Exercise requirements: Gather all lines in the entries that include the word "центр".

○ ○ ○ ○ ○

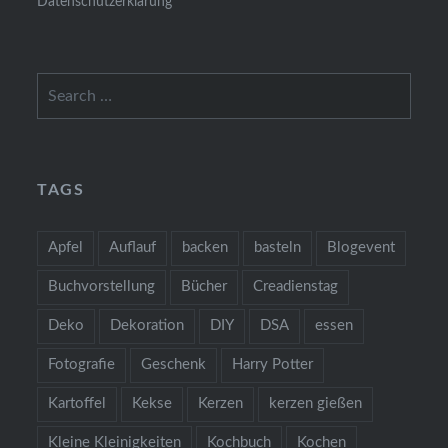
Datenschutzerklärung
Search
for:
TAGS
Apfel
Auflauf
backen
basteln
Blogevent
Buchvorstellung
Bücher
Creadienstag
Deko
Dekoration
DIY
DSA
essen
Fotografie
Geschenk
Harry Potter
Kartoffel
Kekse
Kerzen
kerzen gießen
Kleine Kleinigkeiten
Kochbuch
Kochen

○ ○ ○ ○ ○

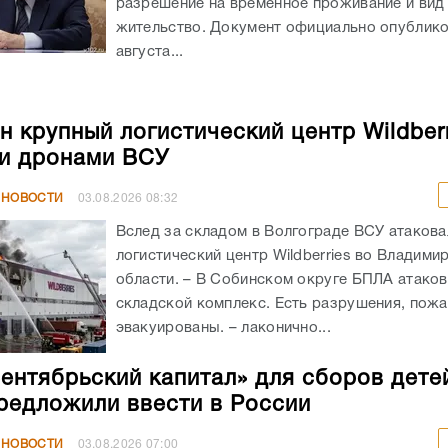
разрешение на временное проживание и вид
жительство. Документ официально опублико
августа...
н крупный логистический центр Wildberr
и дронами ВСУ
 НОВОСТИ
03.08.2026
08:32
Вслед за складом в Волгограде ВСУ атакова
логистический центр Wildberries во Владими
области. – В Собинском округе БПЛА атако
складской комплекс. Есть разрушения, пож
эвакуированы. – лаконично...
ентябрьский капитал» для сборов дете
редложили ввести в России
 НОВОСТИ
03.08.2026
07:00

○ ○ ○ ○ ○

Answer to the exercise:
н крупный логистический центр Wildberr
логистический центр Wildberries во Владими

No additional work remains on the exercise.